• _Text under study_
By now, we all know that Generative AI models are trained on massive amounts of data, much of which is collected from the Internet, as well as other sources.

And we also know that Gen AI is being used to generate massive amounts of new content, much of which is also being made available online.

So what happens when the Gen AI-generated content is fed back into the AI model as additional training data?  Maybe nothing, right?  Maybe the model just gets stronger because the Gen AI outputs are so fluent?  After all, a lot of Gen AI output is fairly indistinguishable – to the human eye – from human-created content.  And there is still way more (for now) human-created content than AI-generated content, so the Gen AI content’s impact might be expected to be negligible, at most.

But new research from a team led by Oxford professor Ilya Shumailov reveals some concerning results.  Even a small amount of AI-generated data fed back into the model as training data can lead to model collapse.

• _Exercise directions_
Continue the piece on AI-generated training data and model collapse, picking up right after its final sentence.

• _Data excerpts_
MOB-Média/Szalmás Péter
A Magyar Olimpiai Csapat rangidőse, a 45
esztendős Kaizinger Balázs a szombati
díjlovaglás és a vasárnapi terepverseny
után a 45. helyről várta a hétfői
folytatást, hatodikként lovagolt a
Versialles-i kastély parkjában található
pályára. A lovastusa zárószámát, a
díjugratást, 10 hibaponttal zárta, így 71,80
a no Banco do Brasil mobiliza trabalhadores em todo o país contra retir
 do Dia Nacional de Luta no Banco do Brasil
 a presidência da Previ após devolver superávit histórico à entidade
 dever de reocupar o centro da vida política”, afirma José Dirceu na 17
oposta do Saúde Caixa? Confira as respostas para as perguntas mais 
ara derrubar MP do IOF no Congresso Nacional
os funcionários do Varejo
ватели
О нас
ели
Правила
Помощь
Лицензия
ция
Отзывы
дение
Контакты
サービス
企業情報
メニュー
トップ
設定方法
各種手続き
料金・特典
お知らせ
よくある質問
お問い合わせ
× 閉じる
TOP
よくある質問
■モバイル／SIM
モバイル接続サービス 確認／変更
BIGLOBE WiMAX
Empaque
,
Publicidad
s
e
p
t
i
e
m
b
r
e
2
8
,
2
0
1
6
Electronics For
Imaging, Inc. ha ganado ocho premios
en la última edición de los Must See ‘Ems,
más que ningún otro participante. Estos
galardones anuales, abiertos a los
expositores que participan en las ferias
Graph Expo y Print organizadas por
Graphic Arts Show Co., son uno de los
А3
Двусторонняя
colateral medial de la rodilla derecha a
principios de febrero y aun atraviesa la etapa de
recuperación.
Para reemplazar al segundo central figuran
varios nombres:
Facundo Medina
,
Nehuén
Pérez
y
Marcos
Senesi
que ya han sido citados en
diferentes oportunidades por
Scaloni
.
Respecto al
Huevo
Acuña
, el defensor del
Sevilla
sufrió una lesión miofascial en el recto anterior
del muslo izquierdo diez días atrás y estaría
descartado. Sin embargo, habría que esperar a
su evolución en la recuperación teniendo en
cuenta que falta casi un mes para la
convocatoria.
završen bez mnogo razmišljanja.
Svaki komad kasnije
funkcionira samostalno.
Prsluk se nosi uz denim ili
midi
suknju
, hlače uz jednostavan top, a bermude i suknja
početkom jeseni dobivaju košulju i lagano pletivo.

• _Answer box_
The idea is explained by the diagram below (reprinted from TechCrunch): 

Chart showing how image AI can collapse if it learns from its own outputs

Naturally-occurring training data will have a broad distribution.  If you think of a bell curve, the center of the curve is relatively low, and there are long tails leading out from the center.  In the diagram above, this is represented by the variety of dog breeds represented in the first image, (a).

Generative AI comes up with an output by selecting highly probable choices.  In other words, it tends to pick outputs from the middle of the bell curve.  This is why they look “normal” or plausible to us.  While it’s possible to tweak the settings on the Gen AI model to move a little farther out from the center of the bell curve – to be more “chaotic” or “creative” – the core idea is that Gen AI picks the common data.  So in the figure above, (b) shows that Gen AI will tend to over-weight the golden retriever, because it is the most common breed in the (a) dataset.  And over multiple generations of feeding the Gen AI outputs back in as new training data, golden retrievers will become more and more heavily represented, until they represent all the data.  In bell-curve terms, the curve will become progressively higher and narrower until it is just a spike of all golden retrievers, (c) in the figure.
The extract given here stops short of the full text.